As more employees use their own devices to do work, businesses need to be aware of privacy, security and intellectual property rights issues.
The current shift in working practices – from the traditional nine-to-five work day based in an office to working remotely and being connected 24/7 – has led to the rise in cloud computing and bring-your-own-device (BYOD). There are, however, certain legal, technological and commercial risks associated with this more mobile workforce and businesses need policies in place to reap the benefits.
First is the issue of privacy, especially when an employee uses their own device for work. Businesses need to put in place policies to manage personal information on BYOD effectively, as well as prevent privacy breaches.

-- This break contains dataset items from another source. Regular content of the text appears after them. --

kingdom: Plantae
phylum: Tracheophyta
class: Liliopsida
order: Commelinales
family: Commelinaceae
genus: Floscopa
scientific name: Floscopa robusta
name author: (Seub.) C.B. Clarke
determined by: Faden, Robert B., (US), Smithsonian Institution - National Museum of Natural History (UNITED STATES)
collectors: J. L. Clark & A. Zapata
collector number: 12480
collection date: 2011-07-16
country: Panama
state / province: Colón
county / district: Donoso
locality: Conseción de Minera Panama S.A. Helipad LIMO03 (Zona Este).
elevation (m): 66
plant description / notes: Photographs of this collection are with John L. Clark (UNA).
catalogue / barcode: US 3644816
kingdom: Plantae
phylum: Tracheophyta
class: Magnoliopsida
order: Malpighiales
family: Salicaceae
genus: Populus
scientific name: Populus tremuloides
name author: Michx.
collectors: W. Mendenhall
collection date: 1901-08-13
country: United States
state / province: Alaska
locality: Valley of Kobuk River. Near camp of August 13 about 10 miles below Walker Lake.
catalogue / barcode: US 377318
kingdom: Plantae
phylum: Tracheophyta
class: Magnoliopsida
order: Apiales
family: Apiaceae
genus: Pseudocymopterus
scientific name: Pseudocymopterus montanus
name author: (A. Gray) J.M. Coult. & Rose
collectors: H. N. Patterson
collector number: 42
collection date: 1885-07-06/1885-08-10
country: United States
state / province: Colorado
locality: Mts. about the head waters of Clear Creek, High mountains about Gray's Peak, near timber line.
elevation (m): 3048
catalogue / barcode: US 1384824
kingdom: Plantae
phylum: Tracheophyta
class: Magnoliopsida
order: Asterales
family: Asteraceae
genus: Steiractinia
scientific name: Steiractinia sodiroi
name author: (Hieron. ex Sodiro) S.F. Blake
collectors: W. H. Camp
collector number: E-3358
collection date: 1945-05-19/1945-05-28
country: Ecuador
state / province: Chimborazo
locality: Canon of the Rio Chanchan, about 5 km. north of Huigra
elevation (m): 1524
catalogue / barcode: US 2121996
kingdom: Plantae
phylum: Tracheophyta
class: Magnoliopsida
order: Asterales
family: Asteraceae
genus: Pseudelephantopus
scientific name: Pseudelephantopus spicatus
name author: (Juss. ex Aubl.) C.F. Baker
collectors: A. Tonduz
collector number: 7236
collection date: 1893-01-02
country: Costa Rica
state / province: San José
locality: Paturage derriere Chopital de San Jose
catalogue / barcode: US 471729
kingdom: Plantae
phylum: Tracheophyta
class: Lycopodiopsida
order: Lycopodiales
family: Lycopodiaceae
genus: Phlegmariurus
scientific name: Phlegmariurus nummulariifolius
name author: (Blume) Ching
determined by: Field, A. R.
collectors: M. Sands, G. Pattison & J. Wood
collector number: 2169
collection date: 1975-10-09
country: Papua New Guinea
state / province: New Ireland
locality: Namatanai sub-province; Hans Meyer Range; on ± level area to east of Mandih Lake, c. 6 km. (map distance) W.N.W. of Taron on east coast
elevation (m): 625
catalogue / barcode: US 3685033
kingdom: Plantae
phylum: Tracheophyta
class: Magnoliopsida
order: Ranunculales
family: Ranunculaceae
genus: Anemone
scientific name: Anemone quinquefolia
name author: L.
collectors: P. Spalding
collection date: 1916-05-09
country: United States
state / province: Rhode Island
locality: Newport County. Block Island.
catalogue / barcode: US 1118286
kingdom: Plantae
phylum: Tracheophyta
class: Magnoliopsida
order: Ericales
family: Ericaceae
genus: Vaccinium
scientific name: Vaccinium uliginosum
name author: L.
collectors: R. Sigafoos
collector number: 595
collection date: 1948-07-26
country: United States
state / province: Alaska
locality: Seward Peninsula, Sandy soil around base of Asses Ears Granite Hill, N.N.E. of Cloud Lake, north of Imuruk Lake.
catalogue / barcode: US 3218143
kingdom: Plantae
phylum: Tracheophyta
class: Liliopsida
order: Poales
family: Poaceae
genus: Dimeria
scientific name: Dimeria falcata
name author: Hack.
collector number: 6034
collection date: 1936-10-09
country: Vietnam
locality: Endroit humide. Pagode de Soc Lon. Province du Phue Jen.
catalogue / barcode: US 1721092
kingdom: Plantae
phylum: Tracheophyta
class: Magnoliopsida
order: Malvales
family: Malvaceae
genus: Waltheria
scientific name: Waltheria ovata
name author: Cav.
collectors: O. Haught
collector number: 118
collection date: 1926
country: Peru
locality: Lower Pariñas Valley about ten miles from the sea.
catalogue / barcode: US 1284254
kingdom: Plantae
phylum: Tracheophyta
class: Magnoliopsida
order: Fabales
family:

Second is the risk of data breach. Businesses need to update corporate policies to include how and what types of work data can be stored on BYOD and how third-party consumer applications like Evermore and Dropbox can be used. Many are choosing a ‘virtualised’ approach, where no physical data is held on the device and if it is lost or stolen, it can be switched off or killed remotely. Employees must be trained to ensure they take all reasonable steps to secure their devices, including regularly updating passwords and installing virus patches.
Businesses should also be aware of intellectual property issues that can arise and review existing employment contracts to ensure that any and all intellectual property created on a BYOD, whether at work or outside, is owned by the organisation.
Other issues to look out for include:
- retention of records for litigation purposes;
- software licensing arrangements for devices, which may not extend to BYOD;
- insurance policies, which may not cover user-owned devices; and
- human resource issues such as availability of the policy, what happens when the employee ceases employment with the organisation, content and acceptable use obligations, device payment obligations and interaction with other corporate policies.